We’re familiar with boom and bust on the west coast, with the effect of a fluctuating economy challenging us all. The film industry is no different. The game can change rapidly, but in reality it’s a steaming slice of our economic pie chart and it’s up to us to decide if we’re going to host this production and responsibly reap the benefits, too.

An estimated $2.6 billion was spent on motion picture related expenditures in BC in the last fiscal year. Up 35 per cent from the year before, it’s clear that film and television production is a growth industry.

It’s also an industry ripe with unpredictability, but there are clear signs of local stability. Production has been underway in our area for decades. CBC’s “The Beachcombers” called the rural west coast home from 1972 to 1990, and I recall local casting for “The 13th Warrior” around Campbell River when I was a kid. More recently, crews shot an installment of the “Planet of the Apes” franchise on First Nations land off of Highway 4, on Long Beach between Tofino and Ucluelet, and at Lupin Falls inside Strathcona Park. Such productions have injected millions into our region.
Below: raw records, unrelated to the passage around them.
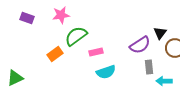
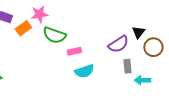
green semicircle: (76, 36) -> (54, 35), turned -125
orange rectangle: (55, 54) -> (23, 28), moved

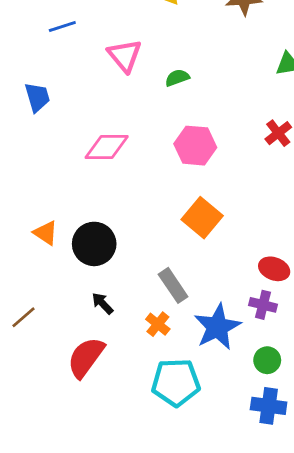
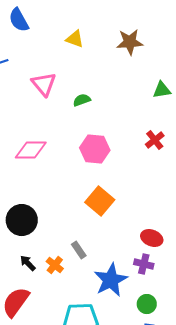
gray rectangle: (173, 285) -> (79, 250), size x0.7
orange cross: (158, 324) -> (55, 265), moved

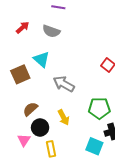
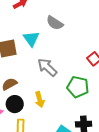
gray semicircle: (51, 31) -> (55, 23), moved
green pentagon: (99, 108) -> (78, 87), moved

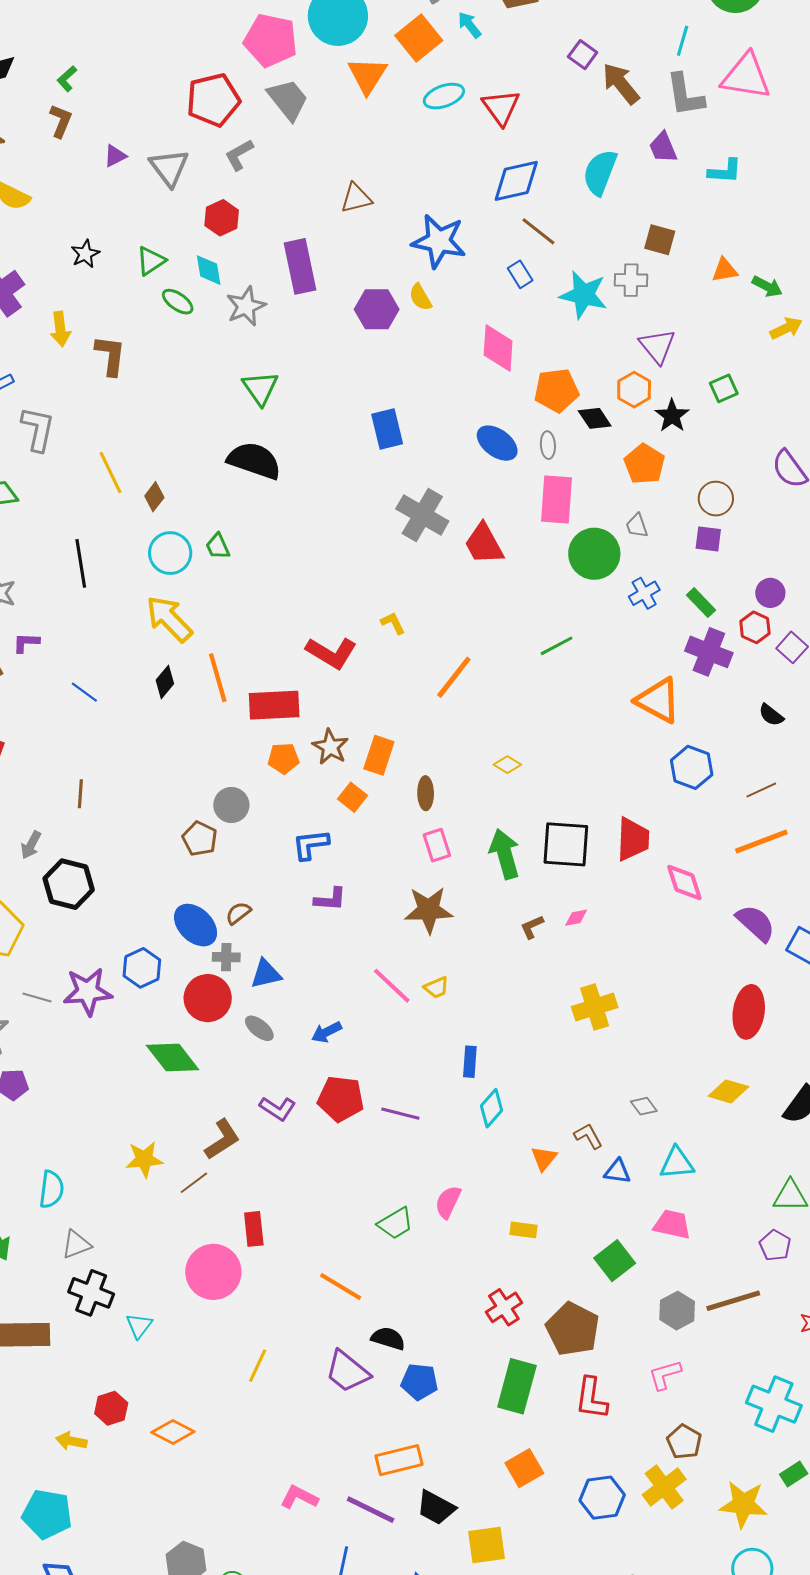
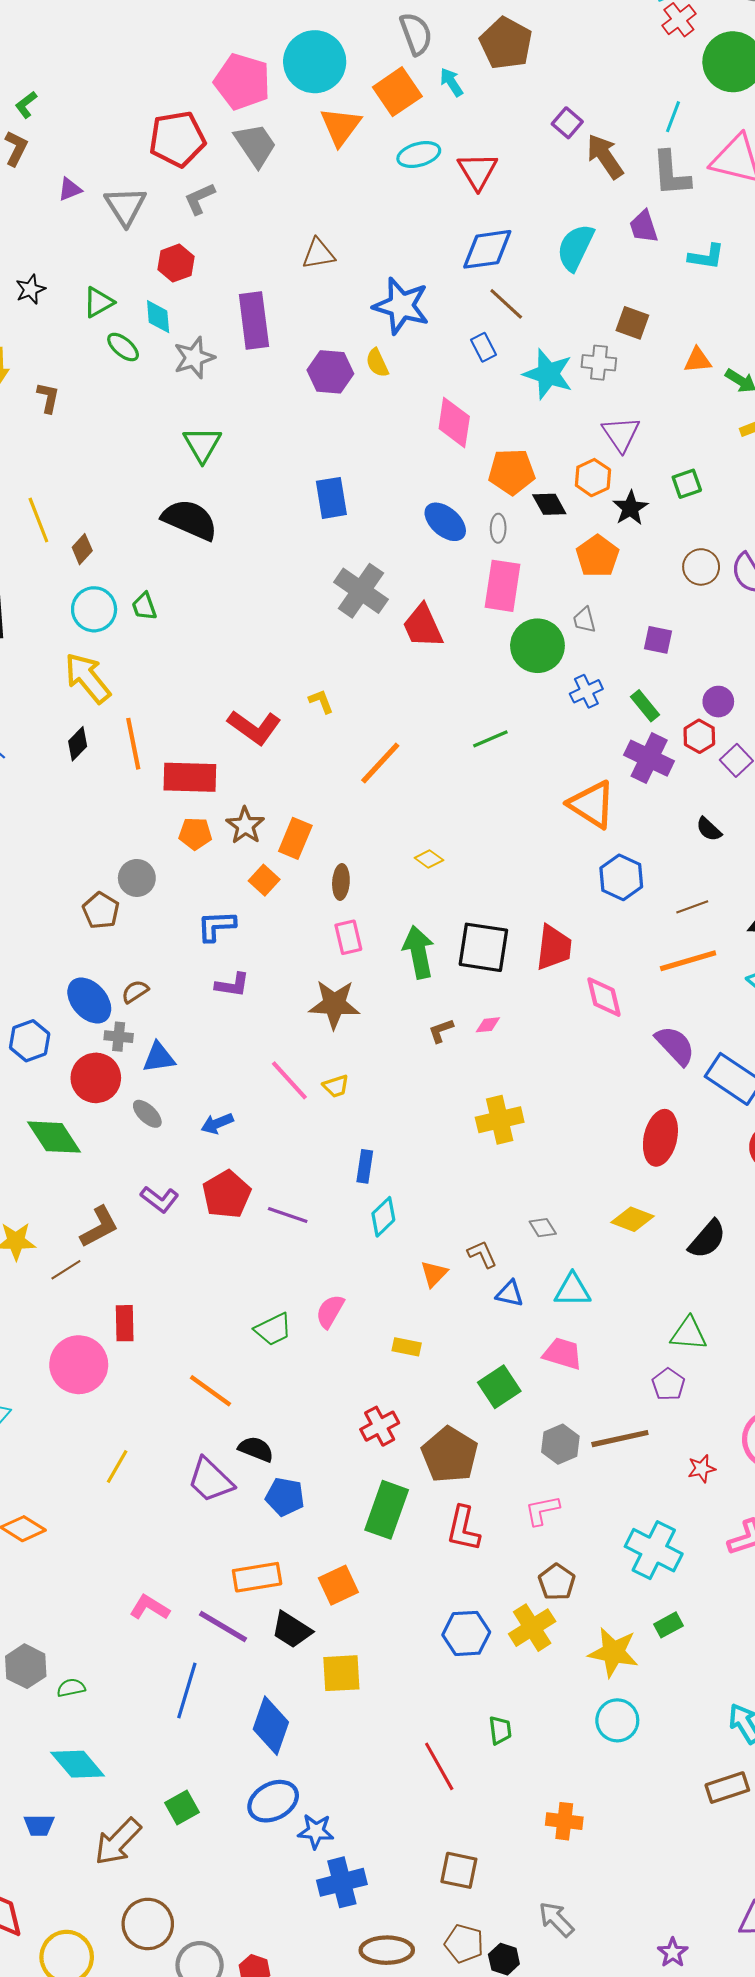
brown L-shape: (110, 355) -> (48, 398), size x0.7
brown circle: (716, 499) -> (701, 567), moved
red pentagon: (341, 1099) -> (227, 1194), turned 30
orange square: (524, 1468) -> (338, 1585), moved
As this volume of the CV Collective circulates, a third season of Hallmark Television’s “Chesapeake Shores” is in production with support from the newly established Vancouver Island Film Studios, our first purpose-built studio for large scale production in the North Island region. It’s no longer just our wealth of iconic natural scenery or our competitive tax incentives promoting the use of local crew and talent that is attracting production. High tech facilities and a growing and increasingly skilled local crew base are adding to the Island’s appeal.
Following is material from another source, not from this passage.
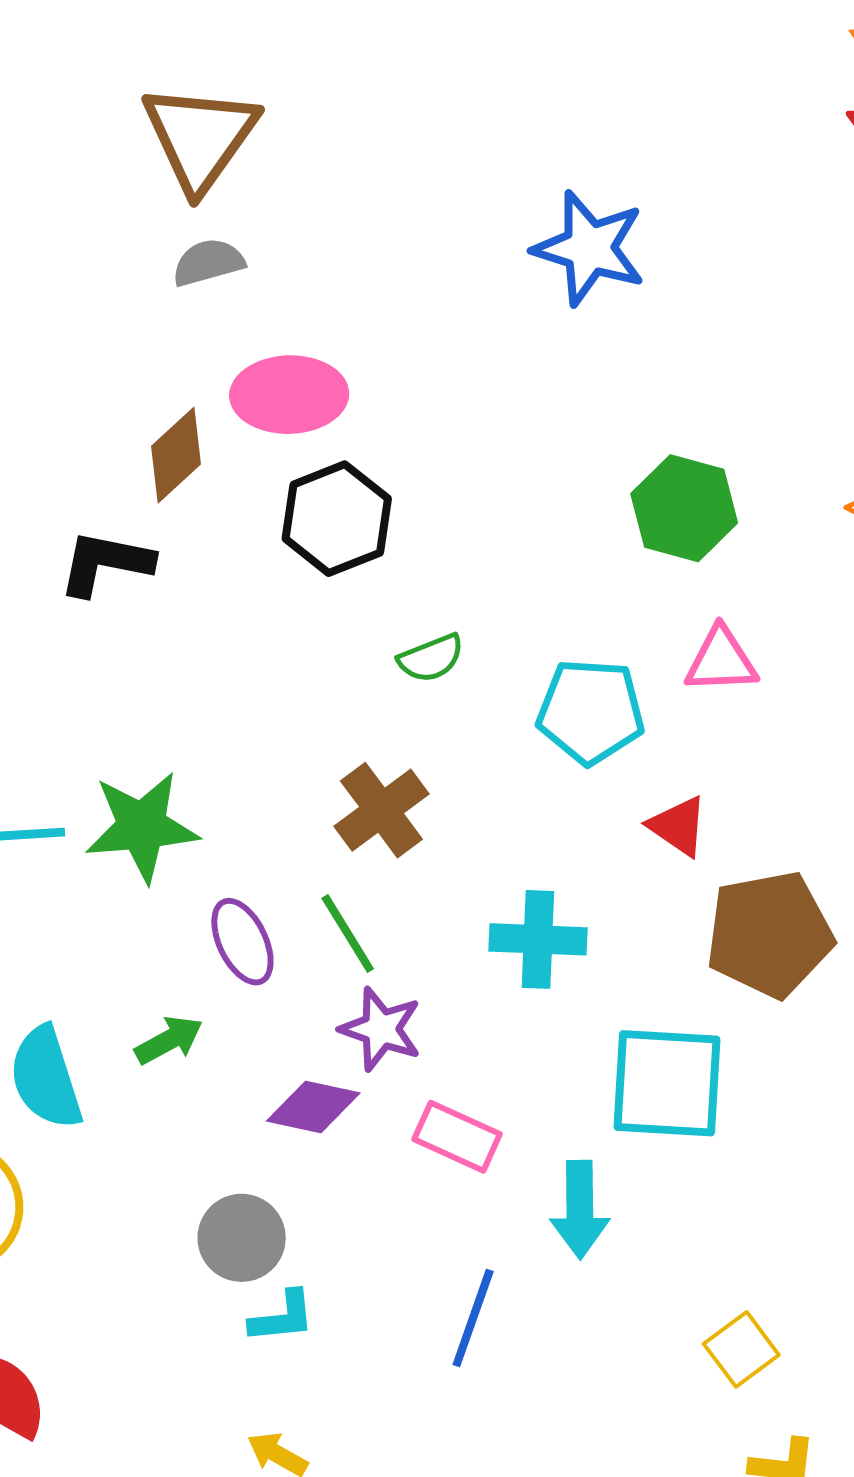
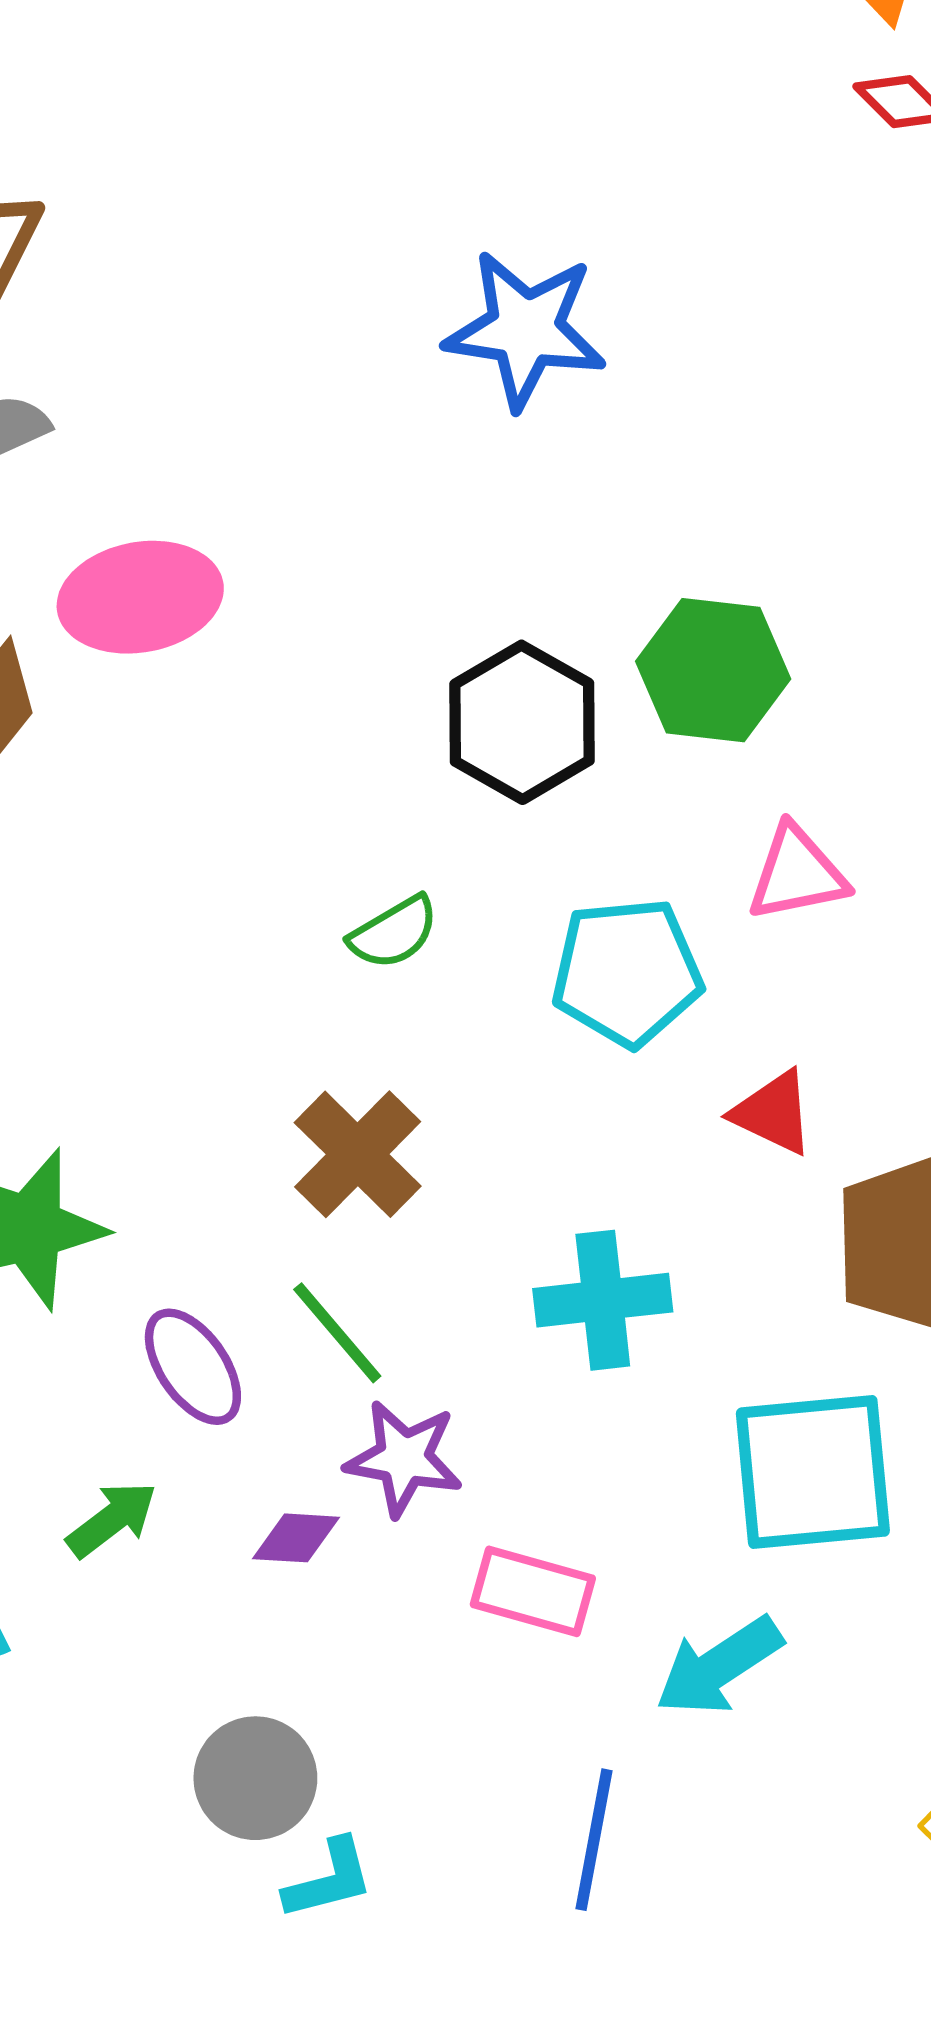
black hexagon: (337, 519) -> (522, 722), moved
purple diamond: (313, 1107) -> (296, 1538), moved, size x0.7
cyan arrow: (580, 1210) -> (719, 1666), turned 66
CVC Vol14 7 HomeVideo Gallery
RON CHIOVETTI, OWNER OF VANCOUVER ISLAND FILM STUDIOS (TOP-RIGHT), TED FANYECKE, VICE PRESIDENT OF OPERATIONS (TOP-LEFT), AND JOAN MILLER, FILM COMMISSIONER FOR VANCOUVER ISLAND NORTH (BOTTOM)

35 per cent of the crew for the first season of “Chesapeake Shores” was hired locally. I was among that group, privileged to scout locations in my own backyard for what has become one of Hallmark’s most successful television series ever, and it was shot between Qualicum Beach and Nanaimo. The second season saw just over 50 per cent locally hired crew. With the North Island Film Commission (InFilm) and North Island College successfully launching unique-to-the-island crew training this past fall, the number of skilled and creative Vancouver Islanders ready to work in television and film will continue to grow. As longer-term production develops, service industries have the opportunity to benefit in kind.

As with other local industries, it’s up to us as communities to steward and protect our cultural, environmental, and economic assets. Fortunately for us, mitigating contention with the film industry while promoting its advantages for locals is the expertise of Joan Miller, who leads the North Island Film Commission. “We attract and facilitate… we understand our communities, having built relationships across industries,” she says. “Over the years we’ve really gotten to know our region and how to be gatekeepers. We know the sensitivity and want to protect it—this is our community, too.”

Over the course of decades Miller has worked to establish trust with producers of film and television as well as local business and government leadership. Her advice to those who call Vancouver Island home is that we “be willing to listen and be flexible. Don’t start with ‘no’. Be willing to entertain the conversation.”

With the ongoing success of the film industry on the other side of the Salish Sea has come the odd negative headline. Studios and citizens are feeling the pressure of growth. The existing culture and the livelihood of locals must be allowed to co-exist as the industry continues to develop, and understanding between filmmakers and the community is integral. While we’re ahead of the tide, we have the opportunity to take up the tools to succeed if we keep a wide-eyed watch on what’s happening in our beautiful backyard.